• [Given text]
Milner Reference Databases

Gale Virtual Reference Library
Full-text database of encyclopedias, almanacs, and specialized reference sources for multidisciplinary research

SAGE Knowledge 
Searchable online encyclopedias and handbooks in the social sciences from SAGE Publications -- Encyclopedia of African American Education, Encyclopedia of Perception, Encyclopedia of Case Study Research, Encyclopedia of Drug Policy, 21st Century Political Science: A Reference Handbook ...
Provides short, full text articles on a variety of topics.
Multi-disciplinary compilation of reference sources and includes full text articles, definitions, and quotations. Limited to five simultaneous users.

Background Research

1. See the big picture: An encyclopedia or other reference source can be a good starting point for learning about major concepts on a broad topic. Lengthy articles can outline the subdivisions of a topic, give different perspectives, and report recent trends or scholarship. 

2. Get the facts: Important names, dates, places etc. are often mentioned in background sources.

3. Learn the lingo: Look for key terms, terminology, and definitions. Keep these terms in mind when you begin searching for your topic in online databases or the web. 

4. Check out the author:  Background sources are often written by experts; you may want to look for other works by the same author for your topic.

5. Locate additional sources: Many sources will include a list of additional readings or a bibliography. These references are often the most important works on a topic.

6. Write everything down! Keep a log of the sites you've visited and jot down what you found on them. Your question may change as you research, and something that you did not think you could use in the beginning may become very important to your investigation in the end. It is often difficult to find every site you visited again. But if you've kept track during your web quest, it will be easy to locate that information if you need it in the future.

7. Creating a website log: An easy way to keep a website log is to open a word document and start a list. Copy and paste the URL of each site you visit with a very brief note on what you found there. Or, you could bookmark each URL instead--renaming it to help you remember what was on it. Or, take a screenshots of what you've found and pepper your desktop with them. Organize these into folders, then move them into "My Documents" when you've finished.

8. Creating a database article log: An easy way to keep track of the articles you are finding in EBSCO databases is use the icons on the right to share them to Google Drive, email them to yourself, export them to your device or save the permalink in a log in a Word document or in a Google doc.

• [Source material]
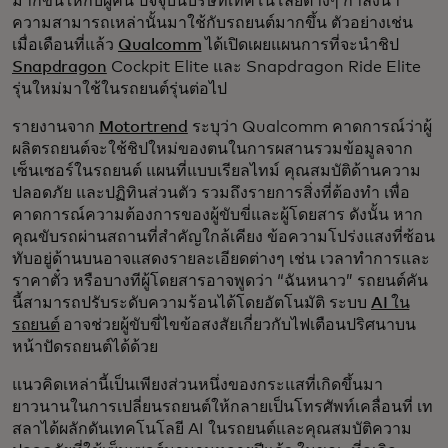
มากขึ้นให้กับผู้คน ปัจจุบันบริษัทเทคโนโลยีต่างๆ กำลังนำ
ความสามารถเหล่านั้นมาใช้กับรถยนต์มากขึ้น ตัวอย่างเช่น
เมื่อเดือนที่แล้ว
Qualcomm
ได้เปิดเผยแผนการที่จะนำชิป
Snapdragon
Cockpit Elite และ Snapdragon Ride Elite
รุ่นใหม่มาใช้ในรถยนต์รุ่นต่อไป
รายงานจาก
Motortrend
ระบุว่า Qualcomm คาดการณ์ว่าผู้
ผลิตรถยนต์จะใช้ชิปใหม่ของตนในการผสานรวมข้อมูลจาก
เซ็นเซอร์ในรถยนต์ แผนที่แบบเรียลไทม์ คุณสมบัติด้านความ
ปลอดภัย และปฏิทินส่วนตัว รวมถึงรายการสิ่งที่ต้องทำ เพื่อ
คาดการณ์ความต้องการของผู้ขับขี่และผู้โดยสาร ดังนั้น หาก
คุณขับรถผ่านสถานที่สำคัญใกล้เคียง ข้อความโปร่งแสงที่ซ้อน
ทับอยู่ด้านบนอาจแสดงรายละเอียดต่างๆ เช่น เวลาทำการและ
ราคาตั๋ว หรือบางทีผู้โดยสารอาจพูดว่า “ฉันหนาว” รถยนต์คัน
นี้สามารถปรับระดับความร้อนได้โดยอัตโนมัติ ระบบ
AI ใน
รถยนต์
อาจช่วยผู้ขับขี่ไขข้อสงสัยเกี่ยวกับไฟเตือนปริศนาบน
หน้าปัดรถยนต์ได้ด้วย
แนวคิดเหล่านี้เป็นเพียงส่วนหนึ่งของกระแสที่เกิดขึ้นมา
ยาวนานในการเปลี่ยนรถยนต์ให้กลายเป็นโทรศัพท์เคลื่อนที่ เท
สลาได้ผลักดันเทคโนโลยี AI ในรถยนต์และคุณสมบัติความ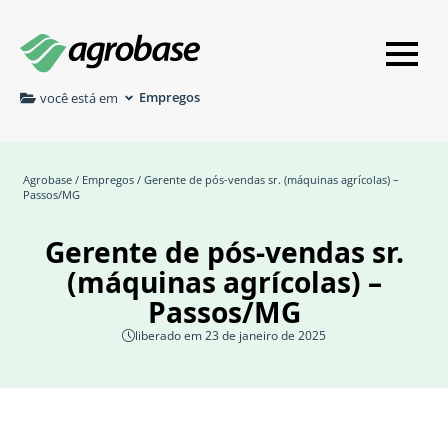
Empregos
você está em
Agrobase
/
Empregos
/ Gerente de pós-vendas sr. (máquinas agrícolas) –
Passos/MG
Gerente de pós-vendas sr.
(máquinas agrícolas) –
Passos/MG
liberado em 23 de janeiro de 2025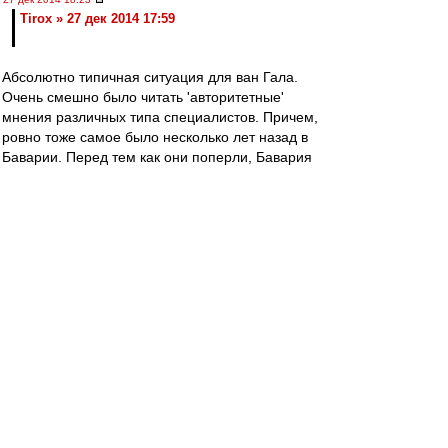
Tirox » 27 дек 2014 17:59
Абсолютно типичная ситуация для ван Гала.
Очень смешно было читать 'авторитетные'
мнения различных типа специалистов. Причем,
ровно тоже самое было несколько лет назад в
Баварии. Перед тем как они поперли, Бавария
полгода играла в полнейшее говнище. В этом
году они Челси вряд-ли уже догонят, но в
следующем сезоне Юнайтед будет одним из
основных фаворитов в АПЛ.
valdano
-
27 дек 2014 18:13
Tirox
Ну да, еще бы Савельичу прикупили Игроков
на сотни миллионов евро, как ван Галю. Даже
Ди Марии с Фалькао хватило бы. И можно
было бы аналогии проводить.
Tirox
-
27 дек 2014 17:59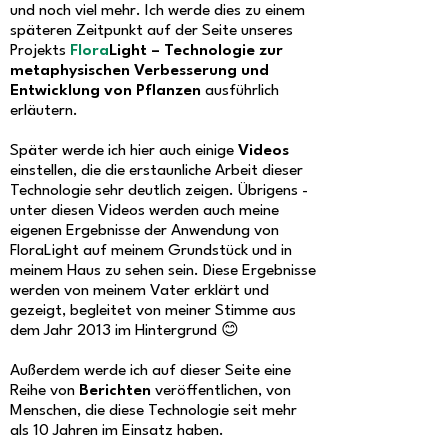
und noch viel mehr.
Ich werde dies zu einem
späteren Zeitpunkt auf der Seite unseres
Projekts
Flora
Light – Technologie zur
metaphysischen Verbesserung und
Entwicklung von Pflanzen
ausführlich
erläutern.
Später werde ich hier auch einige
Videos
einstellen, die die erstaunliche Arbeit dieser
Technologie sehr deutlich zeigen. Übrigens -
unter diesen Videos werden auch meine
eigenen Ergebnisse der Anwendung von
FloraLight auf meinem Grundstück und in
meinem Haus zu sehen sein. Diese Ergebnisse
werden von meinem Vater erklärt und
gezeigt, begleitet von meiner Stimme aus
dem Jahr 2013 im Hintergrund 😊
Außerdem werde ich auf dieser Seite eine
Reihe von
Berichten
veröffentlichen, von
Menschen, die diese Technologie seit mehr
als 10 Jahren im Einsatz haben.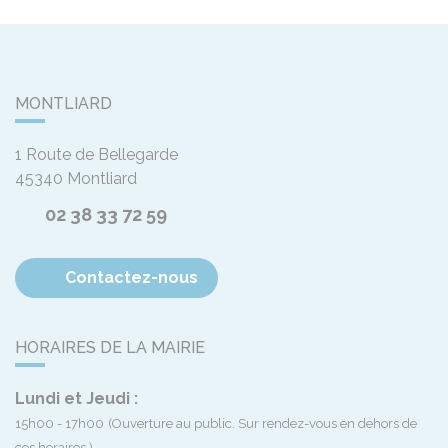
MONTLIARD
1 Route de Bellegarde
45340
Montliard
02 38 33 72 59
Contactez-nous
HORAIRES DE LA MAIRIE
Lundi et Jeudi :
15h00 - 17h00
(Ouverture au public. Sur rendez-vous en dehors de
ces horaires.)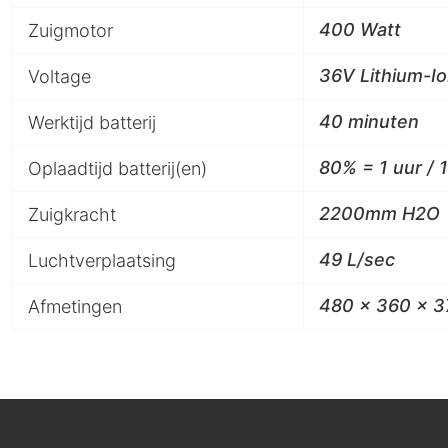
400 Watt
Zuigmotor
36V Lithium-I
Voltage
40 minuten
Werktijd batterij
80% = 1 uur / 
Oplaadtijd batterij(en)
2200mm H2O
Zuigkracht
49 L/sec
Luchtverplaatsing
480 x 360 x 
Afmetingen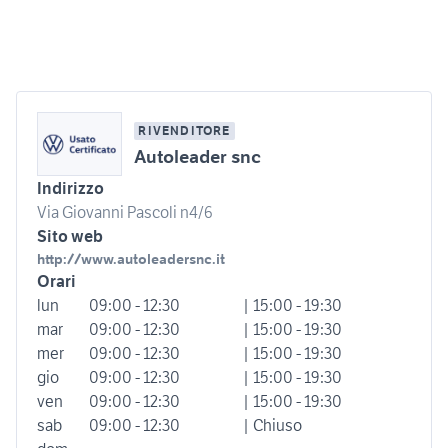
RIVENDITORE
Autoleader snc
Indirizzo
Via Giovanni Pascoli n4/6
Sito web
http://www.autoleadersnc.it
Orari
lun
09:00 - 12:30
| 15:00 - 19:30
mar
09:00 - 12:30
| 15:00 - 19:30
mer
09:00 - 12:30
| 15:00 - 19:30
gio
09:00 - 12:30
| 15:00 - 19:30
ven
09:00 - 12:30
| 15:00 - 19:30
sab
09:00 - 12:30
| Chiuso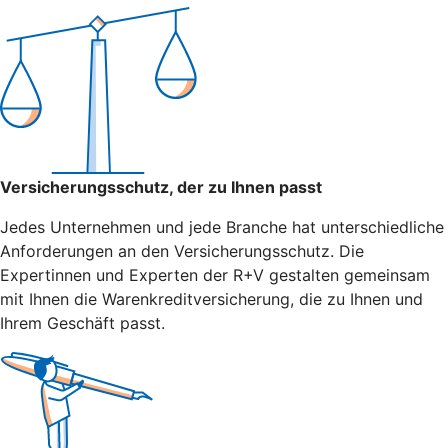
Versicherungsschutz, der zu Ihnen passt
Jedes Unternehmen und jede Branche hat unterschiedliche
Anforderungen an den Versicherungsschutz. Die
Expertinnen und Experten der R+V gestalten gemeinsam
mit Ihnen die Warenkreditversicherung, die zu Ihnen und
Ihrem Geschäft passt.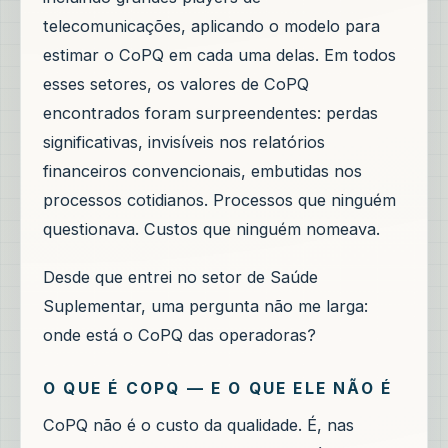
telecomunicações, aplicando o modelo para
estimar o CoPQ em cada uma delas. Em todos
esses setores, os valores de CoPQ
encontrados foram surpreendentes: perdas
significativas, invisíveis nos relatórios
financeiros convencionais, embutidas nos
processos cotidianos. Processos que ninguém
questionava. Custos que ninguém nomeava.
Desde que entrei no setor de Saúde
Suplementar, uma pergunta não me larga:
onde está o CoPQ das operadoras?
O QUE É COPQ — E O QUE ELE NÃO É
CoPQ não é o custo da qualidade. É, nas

• [About this task]
Reproduce the stretch of the Milner reference databases page from "Provides short, full" through "five simultaneous users.", word for word.

• [Answer box]
Provides short, full text articles on a variety of topics.
Multi-disciplinary compilation of reference sources and includes full text articles, definitions, and quotations. Limited to five simultaneous users.